If you need any further proof of how AI is encroaching on our lives, here's the story of an AI generated image that fooled the experts and won a photography competition.
The picture in question looks like a drone shot taken at sunrise as two surfers head out into the sea. The lighting is beautiful, perhaps too beautiful, and that's because nothing in the image exists in the real world.
The competition was run by electronics company Digidirect, and the win was announced via its Instagram account. The image, which was generated by a Sydney based company called Absolutely AI, was created as a test to showcase just how far AI has come.
"After learning that we had won, we came clean to the company and we returned the cash prize. So why did we do it? We did it to prove that we’re at a turning point with artificially intelligent technology by passing the ultimate test. Could an AI generated image not only slip by unnoticed (not one person who has seen the image has sensed anything out of the ordinary) but actually be awarded the top prize by a photography expert? The answer is resoundingly yes."
It was entered under the name of Jan van Eycke, a 15th century painter who created the most stolen artwork of all time, The Adoration of the Mystic Lamb. In an interview with News.com.au, Absolutely AI's Jamie Sissons, himself a photographer, stated, "As a creator, it is terrifying. I look back at the work that I have created. And if I’m being honest, it all looks so basic. I’ve won photography awards. I’ve won awards in filmmaking and things like that. And my stuff doesn’t look as good as what a machine can generate.”
The competition win comes hot on the heels of Réponses Photo using AI to generate a front cover to its magazine that is indistinguishable from reality.
This front cover is entirely AI generated. Image: Réponses Photo.
Where will AI go from here?
The AI systems in question are not perfect, as we've seen in the past. However, although some of these images are taking hundreds of cycles to get the AI image generation tweaked just right, it still means that the human creator is not at the whim of the weather, or the lighting, or facing the expense of travelling.
On the one hand it's an affront to a photographer's hard graft to achieve perfection in the field, but on the other there is an insatiable demand for images on a day-to-day basis. As someone who often needs an image to illustrate an article on RedShark, even the largest stock library often doesn't contain precisely what is required. There's a very strong case for the use of AI generated images for this very use.
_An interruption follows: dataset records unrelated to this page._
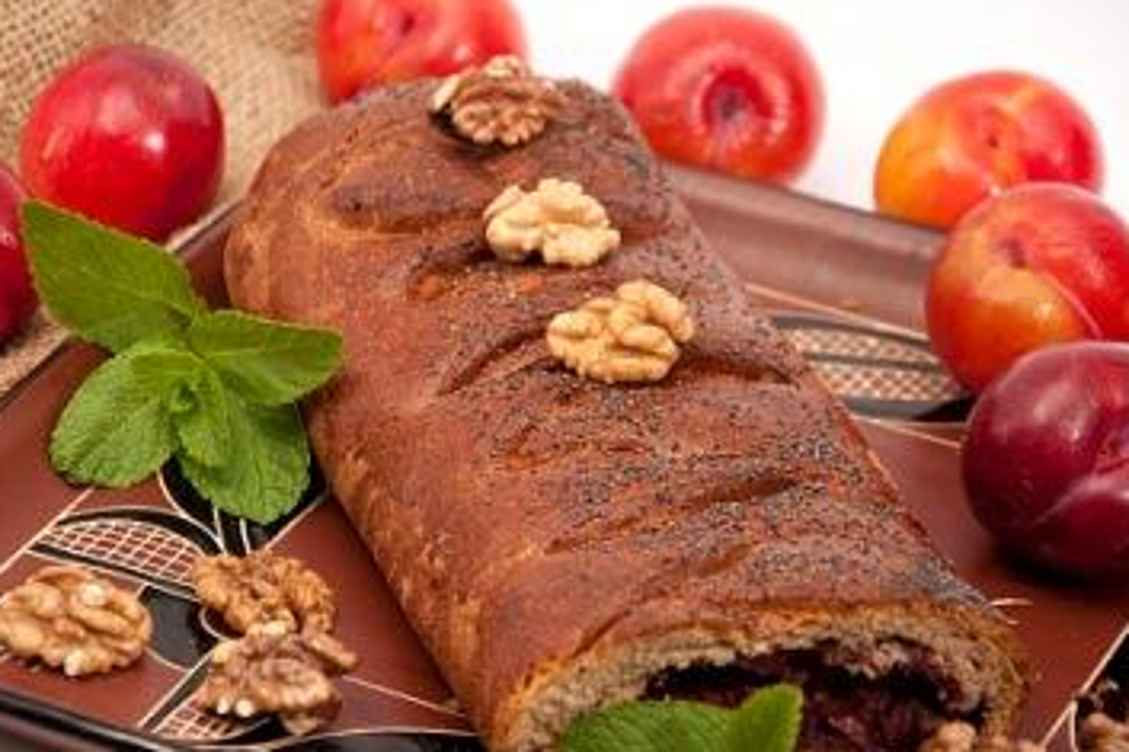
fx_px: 6258
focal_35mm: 200
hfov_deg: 10.3
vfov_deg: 6.9
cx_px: 521
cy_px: 470
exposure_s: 1/100
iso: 200
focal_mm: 105
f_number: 5.6
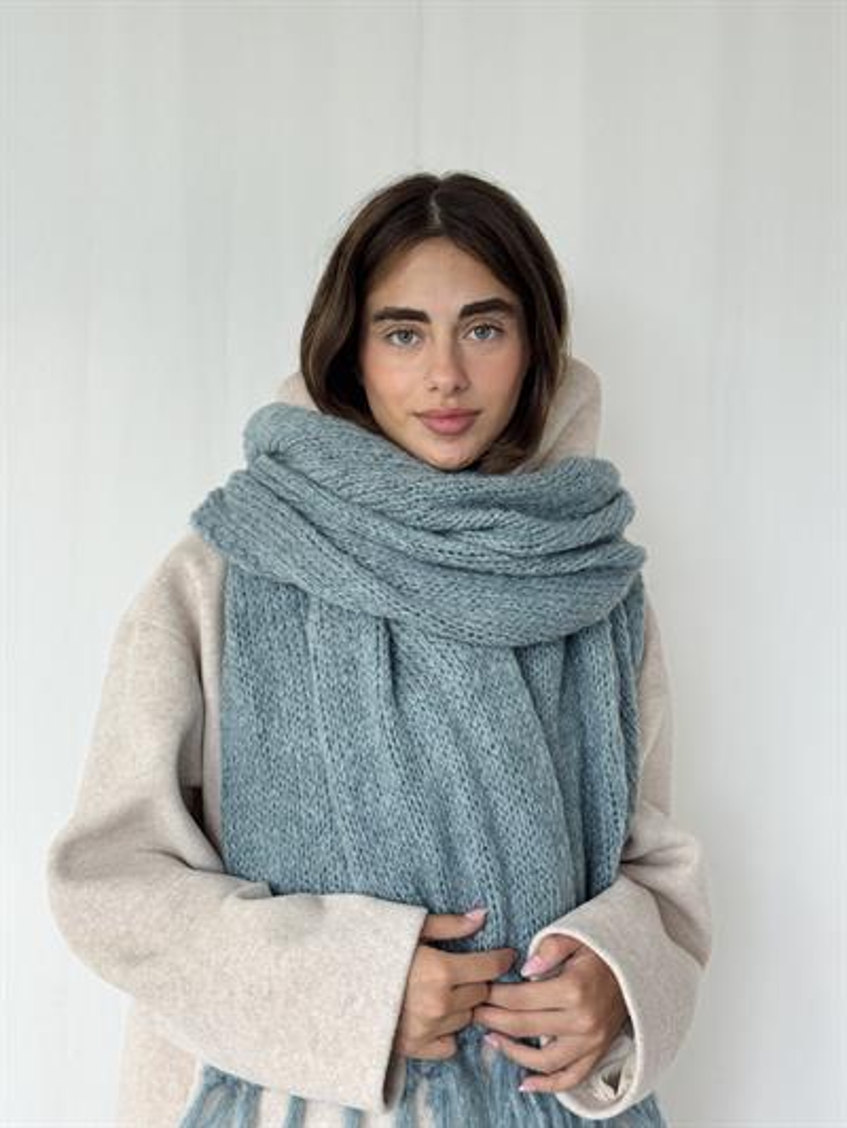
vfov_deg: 39.6
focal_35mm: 48
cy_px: 564
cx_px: 424
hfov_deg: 30.3
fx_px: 1565
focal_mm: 6.76
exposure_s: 1/101
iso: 100
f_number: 1.78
The big question is, as the AI gets better, faster, and more accurate with less image generations needed for realistic results, what will this do to the field of photography?
We are certainly at a tipping point, where we will begin to see what the real consequences are. Not just in terms of the quality of imagery produced, or the effects on the photographic industry, but also in a legal sense. AI requires vast amounts of information to learn from, and with photographers and artists launching legal challenges to AI creators, there may be other avenues of income yet untapped.